The Tribunal declared that the dismissal of a grievance filed by her was “offensive and intimidating”.
The court added: “It failed to properly tackle the complexity of the issues. No real thought seems to have been given as to whether it was really appropriate to discipline the Claimant for doing something that many other members of the workforce (including more experienced colleagues who worked everything. also closely with patients) did without being challenged. Likewise, no real consideration was given to the Claimant’s argument that others wore religious clothing in clinical areas and that she should be treated on an equal basis with them.
The Tribunal also found that Croydon Health Services NHS Trust implicitly terminated Ms Onuoha “without reasonable and valid reason” and that the termination was unfair and discriminatory.
He ruled that the dress code policy was “applied in an arbitrary and disproportionate manner” and that there was “no convincing explanation” for why plain rings, ties, kalava bracelets, hijabs and turbans were allowed, but a crossed collar was not. “
One of the most concerning aspects of Ms Onuoha’s case, the CLC said, was how she said she was harassed for wearing the cross necklace by a senior executive while caring for a patient under general anesthesia in the operating room.
On August 21, 2018, she was responsible for a team working in the operating room taking care of a patient under general anesthesia. While the patient was on the operating table, Ms. Onuoha’s manager entered the room and asked her to immediately remove or hide her cross. At the same time, during the same operation, the blue pendant and earrings worn by the anesthesiologist were completely ignored.
In a letter to Ms Onuoha on August 9, 2018, her supervisor and senior clinical practitioner wrote: “I offered you a compromise to use a longer chain so that your necklace was out of sight, but you refused. . Please note that the collar is not only a violation of dress code policy, but also a risk to the health and safety of patients and yourself. allowing you to wear your collar, but it may not be visible while you are in clinical service. This is both about following infection control guidelines and protecting yourself from possible injury if you are faced with angry patients or caregivers.
The following week, Ms Onuoha’s supervisor was visibly angry when she saw that she was still carrying the cross and said she would ensure that she was disciplined.
In November 2018, she was demoted to reception functions. Until her resignation in August 2020, she had constantly moved from one administrative position to another, which she said was deeply humiliating.
She was also ordered not to tell anyone about what was happening to her. As she couldn’t explain to any of her colleagues why this was happening, she said it had a lasting emotional impact on her.
Andrea Williams, Executive Director of the Christian Legal Center, said: “We are delighted that the Tribunal has ruled in Mary’s favor and delivered justice in this case. Shirley Chaplin, who also fought for the freedom to wear a crossover collar 10 years ago, has also been vindicated. “
A spokesperson for Croydon Health Services NHS Trust has issued an unconditional apology to Ms Onuoha.

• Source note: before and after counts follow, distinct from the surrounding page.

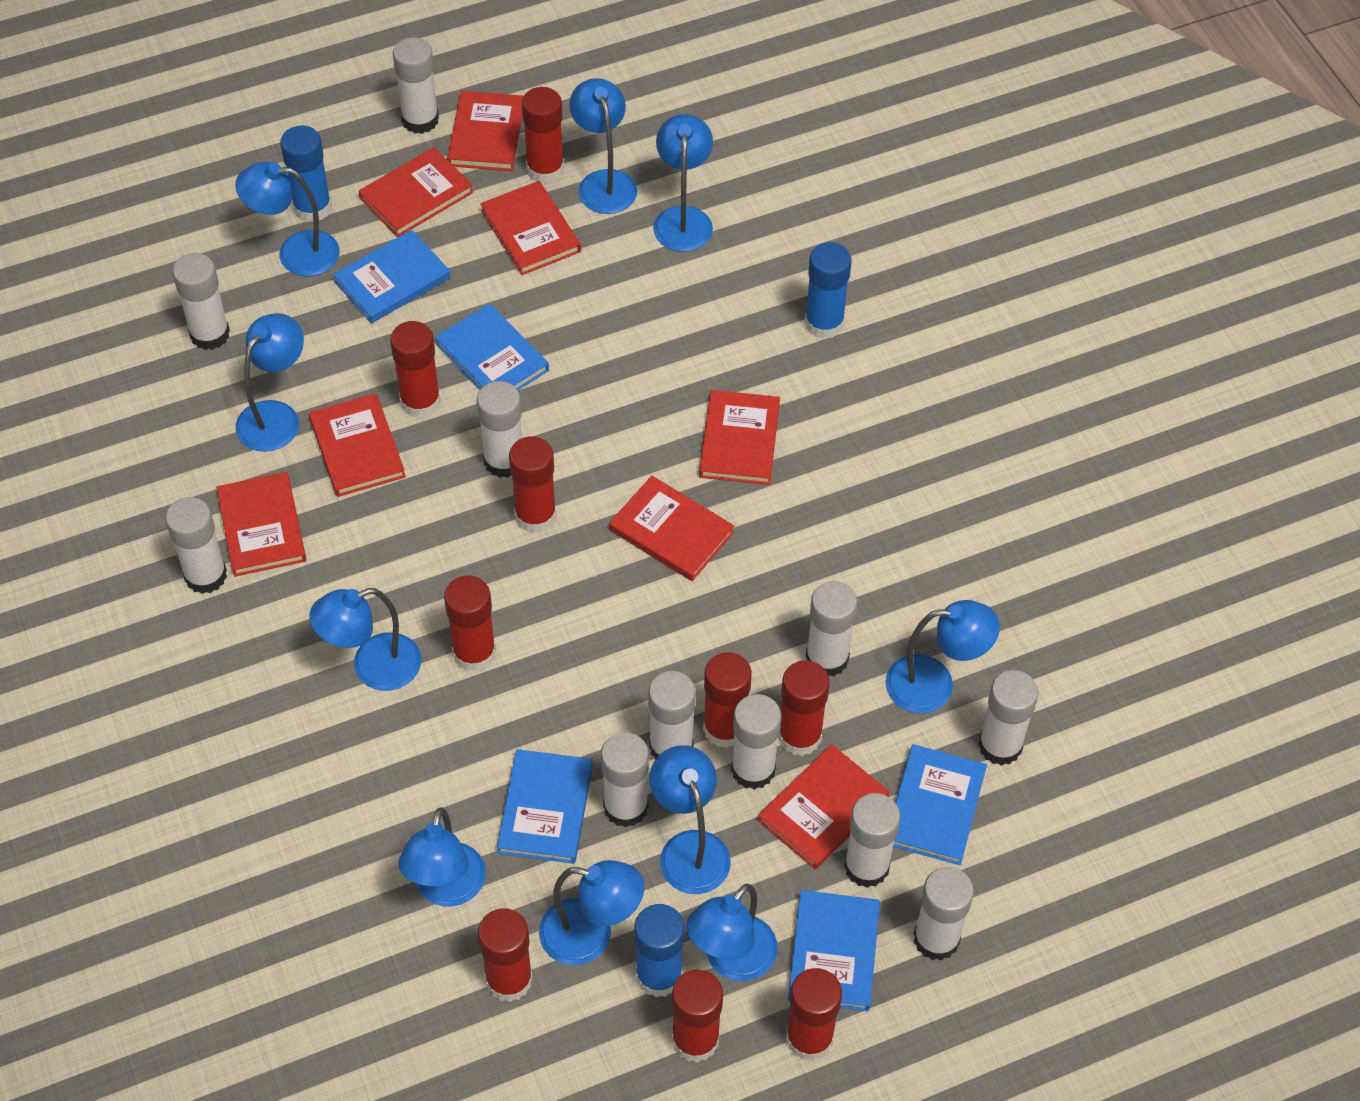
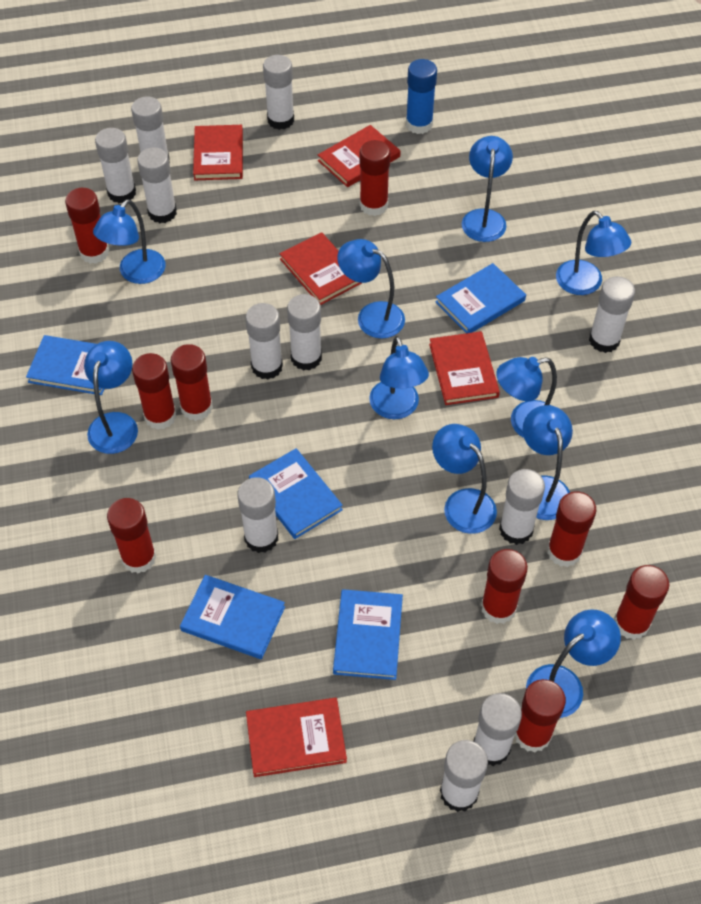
blue glue stick: [280,125,332,222] [634,904,685,997] [804,242,852,339] = 3 -> [406,59,437,134] = 1
red book: [216,472,306,577] [309,394,406,497] [359,147,473,237] [447,91,524,171] [480,181,581,275] [609,476,734,581] [699,390,780,485] [758,744,889,869] = 8 -> [193,125,243,180] [246,698,347,777] [280,232,362,305] [318,125,401,187] [429,331,500,405] = 5

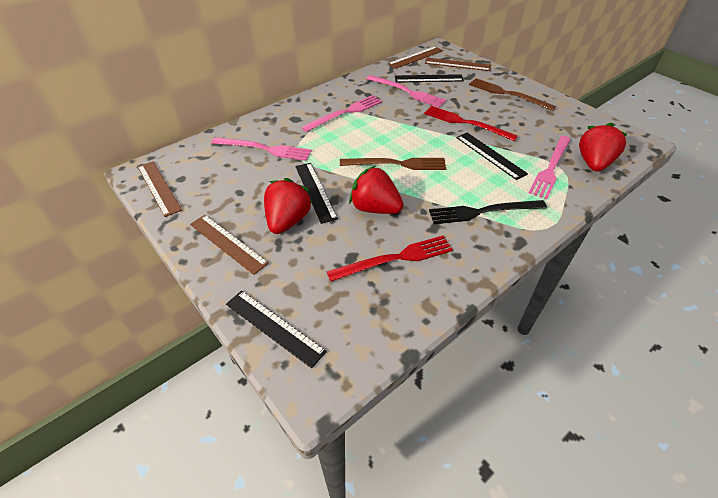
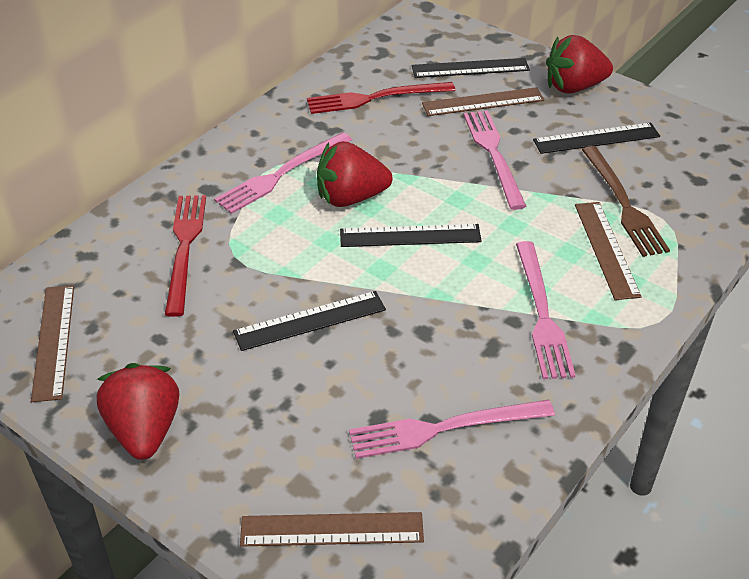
black fork: [429,200,547,224] = 1 -> none = 0
brown fork: [340,158,446,170] [469,78,556,111] = 2 -> [582,146,670,257] = 1

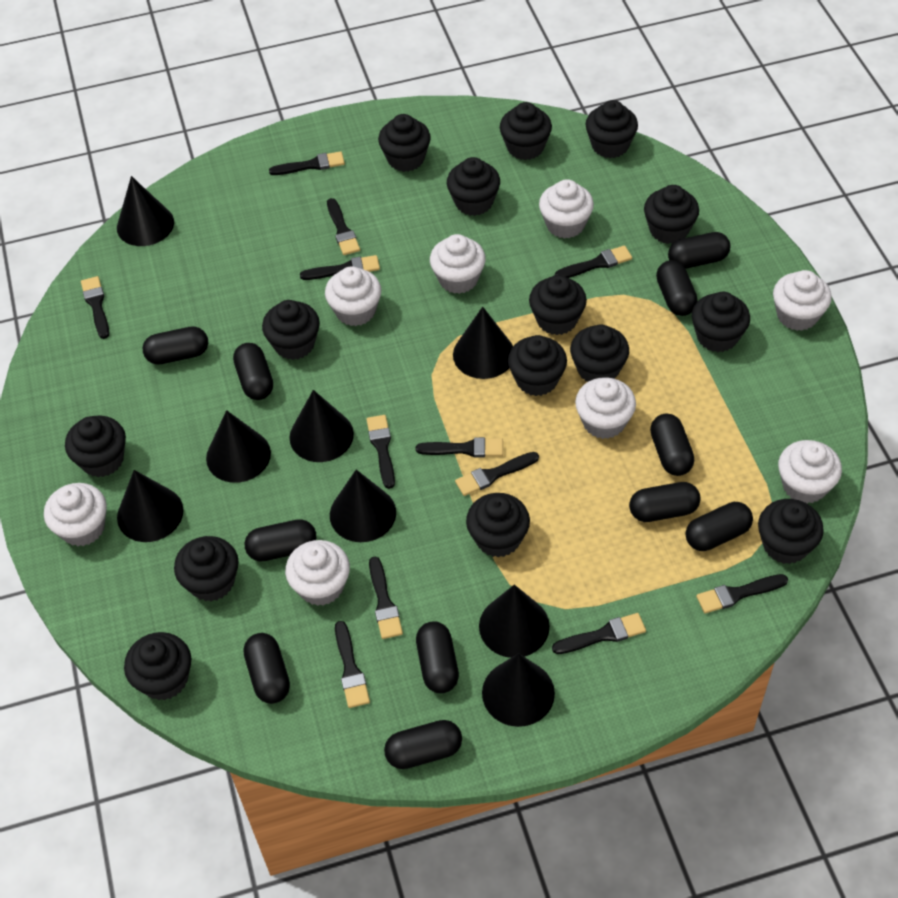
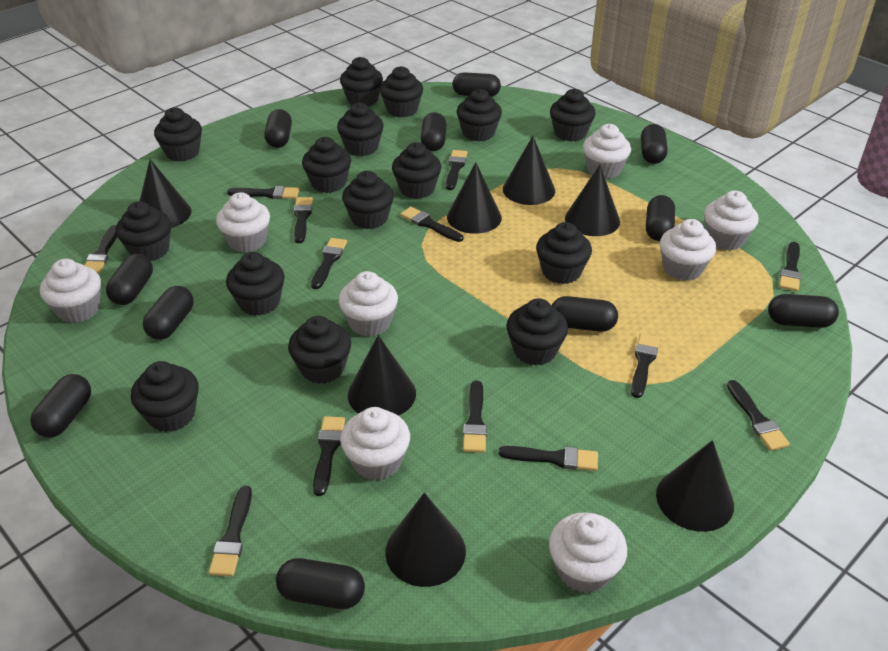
black brush: [81,276,109,339] [269,151,345,175] [300,255,380,280] [327,198,360,255] [335,621,370,708] [366,415,395,489] [369,556,403,639] [416,437,503,458] [455,452,539,496] [552,613,646,654] [555,245,632,278] [696,574,788,613] = 12 -> [84,225,117,274] [208,486,252,577] [227,186,299,199] [294,197,313,243] [311,238,347,289] [313,416,345,496] [400,207,463,242] [446,150,467,190] [463,381,487,453] [498,446,598,471] [631,333,660,398] [727,380,790,451] [779,242,801,291] = 13
black cone: [117,176,174,246] [117,470,184,542] [206,410,271,483] [289,390,354,462] [330,470,396,542] [453,307,513,379] [479,585,550,658] [482,653,555,727] = 8 -> [140,159,192,228] [348,335,416,416] [385,493,466,587] [447,162,502,234] [503,136,555,205] [565,165,620,236] [656,440,734,532] = 7

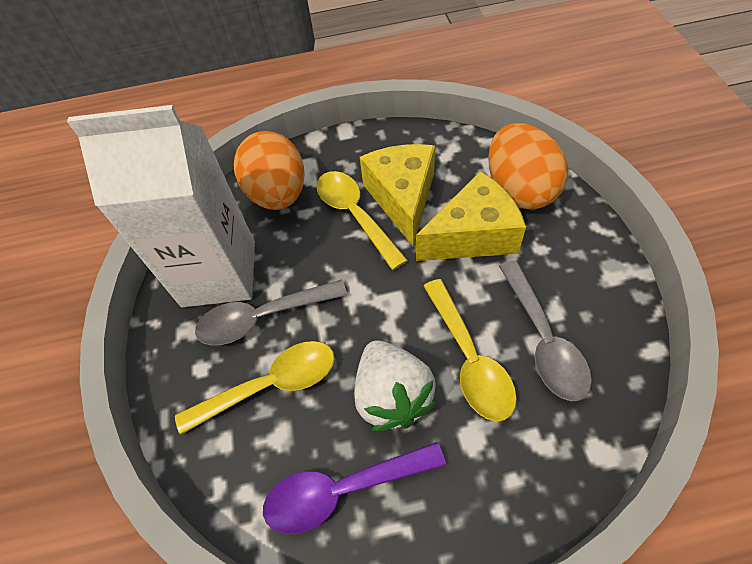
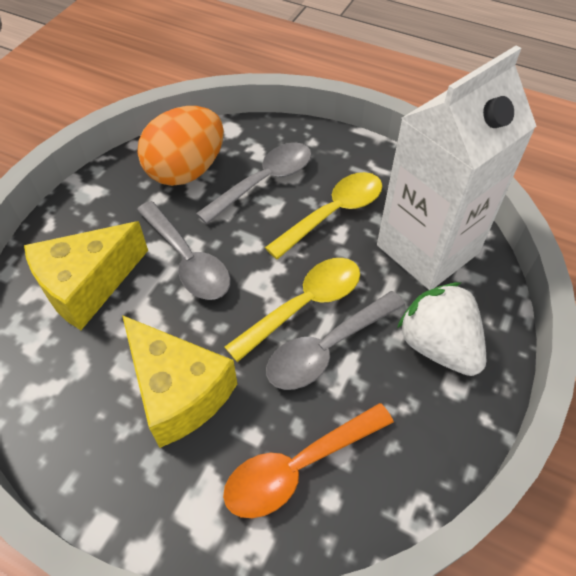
grey spoon: [195,279,347,346] [499,260,592,401] = 2 -> [137,201,231,300] [196,143,312,224] [266,291,405,390] = 3
orange egg: [234,131,305,210] [488,123,568,210] = 2 -> [137,106,224,186] = 1
orange spoon: none = 0 -> [223,403,394,518] = 1
purple spoon: [263,442,446,534] = 1 -> none = 0
yellow spoon: [175,341,335,435] [316,171,408,270] [423,279,517,421] = 3 -> [225,258,360,362] [265,172,382,259] = 2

“We would like to apologize to Ms. Onuoha and thank the labor tribunal panel for their careful consideration of this case.
“It is important that NHS staff feel able to express their beliefs and that our policies are applied in a consistent, compassionate and inclusive manner.
“Since this case in 2019, our dress code and uniform policy has been updated with the support of networks of Trust staff and union representatives to ensure it is inclusive and responsive to all religious needs. and cultural, while maintaining effective infection prevention and control measures. and protect the safety of our patients and staff. However, we will be re-examining our policy and practices in light of this judgment. “
The Tribunal has not yet made a decision on the remedy to be offered to Ms. Onuoha.